とはいえこの「タラのフライ」に関しては、大好物だったことを白状しておこう。煮たり焼いたりではなく、フライである、という部分に子供心が躍ったのである。油っ気が子供の食欲を刺激するのである。そしてこれが大量に出される。大漁だから大量なのだ。どのくらい大量かと言うと大皿一つにフライが山盛りになって出されるのである。他におかずなんぞない。大皿にそびえる「タワー・オブ・タラフライ」だけがその日のおかずなのだ。それを好きなだけ小皿に取って、中濃ソースをダバダバとぶっかけてかぶりつき、その後ご飯をワシワシとかっ込むのである。

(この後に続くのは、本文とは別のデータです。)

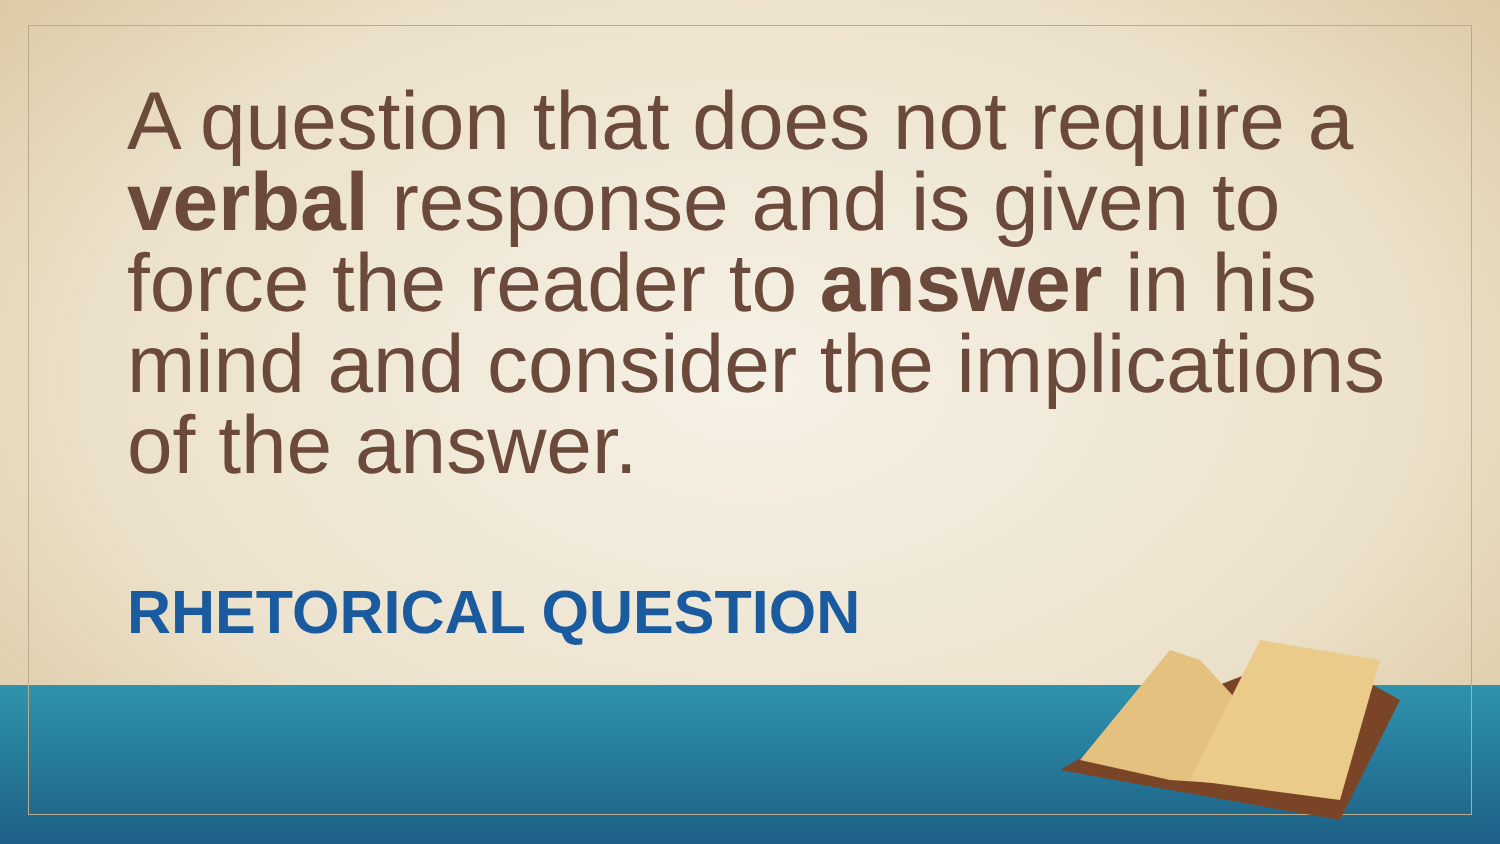A question that does not require a verbal response and is given to force the reader to answer in his mind and consider the implications of the answer.
RHETORICAL QUESTION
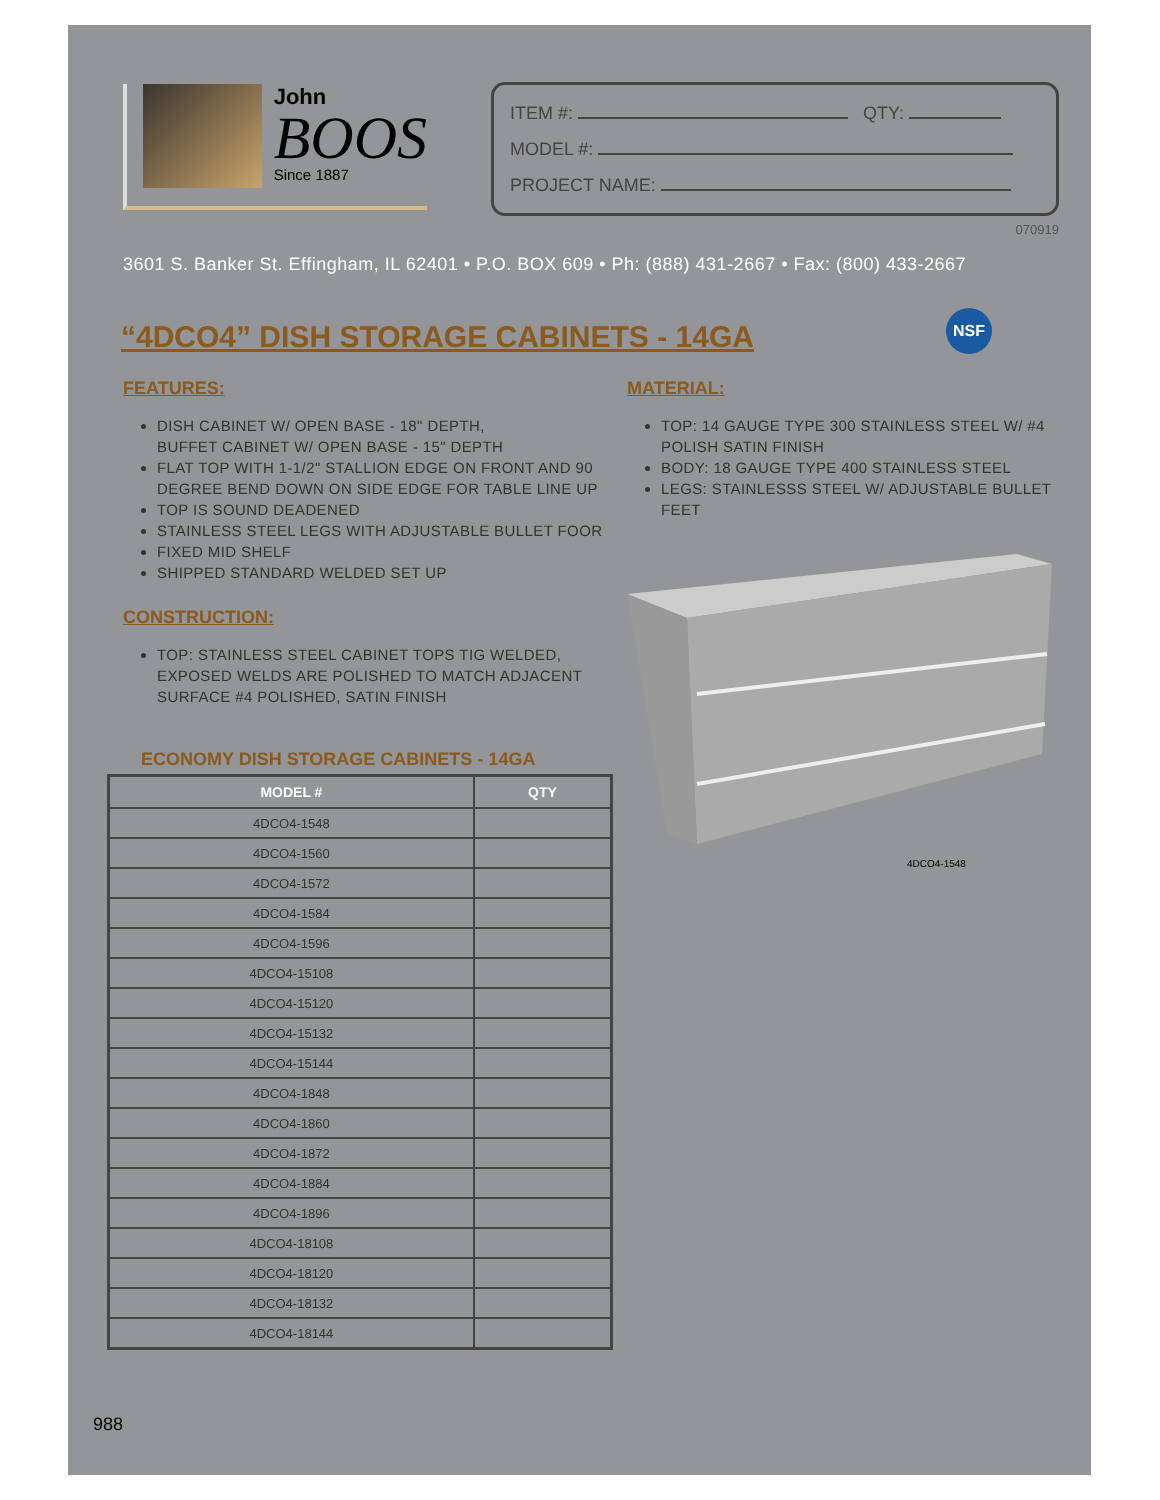John
BOOS
Since 1887
ITEM #: QTY:
MODEL #:
PROJECT NAME:
070919
3601 S. Banker St. Effingham, IL 62401 • P.O. BOX 609 • Ph: (888) 431-2667 • Fax: (800) 433-2667
“4DCO4” DISH STORAGE CABINETS - 14GA
NSF
FEATURES:
DISH CABINET W/ OPEN BASE - 18" DEPTH,
BUFFET CABINET W/ OPEN BASE - 15" DEPTH
FLAT TOP WITH 1-1/2" STALLION EDGE ON FRONT AND 90 DEGREE BEND DOWN ON SIDE EDGE FOR TABLE LINE UP
TOP IS SOUND DEADENED
STAINLESS STEEL LEGS WITH ADJUSTABLE BULLET FOOR
FIXED MID SHELF
SHIPPED STANDARD WELDED SET UP
CONSTRUCTION:
TOP: STAINLESS STEEL CABINET TOPS TIG WELDED, EXPOSED WELDS ARE POLISHED TO MATCH ADJACENT SURFACE #4 POLISHED, SATIN FINISH
ECONOMY DISH STORAGE CABINETS - 14GA
| MODEL # | QTY |
| --- | --- |
| 4DCO4-1548 | |
| 4DCO4-1560 | |
| 4DCO4-1572 | |
| 4DCO4-1584 | |
| 4DCO4-1596 | |
| 4DCO4-15108 | |
| 4DCO4-15120 | |
| 4DCO4-15132 | |
| 4DCO4-15144 | |
| 4DCO4-1848 | |
| 4DCO4-1860 | |
| 4DCO4-1872 | |
| 4DCO4-1884 | |
| 4DCO4-1896 | |
| 4DCO4-18108 | |
| 4DCO4-18120 | |
| 4DCO4-18132 | |
| 4DCO4-18144 | |
988
MATERIAL:
TOP: 14 GAUGE TYPE 300 STAINLESS STEEL W/ #4 POLISH SATIN FINISH
BODY: 18 GAUGE TYPE 400 STAINLESS STEEL
LEGS: STAINLESSS STEEL W/ ADJUSTABLE BULLET FEET
4DCO4-1548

なにしろ毎回あまりに大量に揚げられるものだから残ってしまい、次の日の朝飯までタラのフライだったこともあった。しかしこの時は食べ方を変えるのである。中濃ソースをダバダバかけるのまでは一緒だ。だが今度はそのソースダバダバフライを食パンに挟んで食すのである。そう、タラのフライサンドが一丁出来上がりという訳だ。

タラのフライはその後大人になってから、フィッシュアンドチップスという形で酒場で再会した。今でこそタラのフライが出されるとビネガーをかけたりタルタルソースをかけたりと、なんだかこじゃれた食い方をするオレではあるが、心の奥底では「中濃ソース出せやコラアア!」と小声で言っていたりするのである。

それにしてもこの「おふくろの味」に関しては他にもありそうなので、覚えていたらまたやるかもしれない。という訳で今回はおしまい。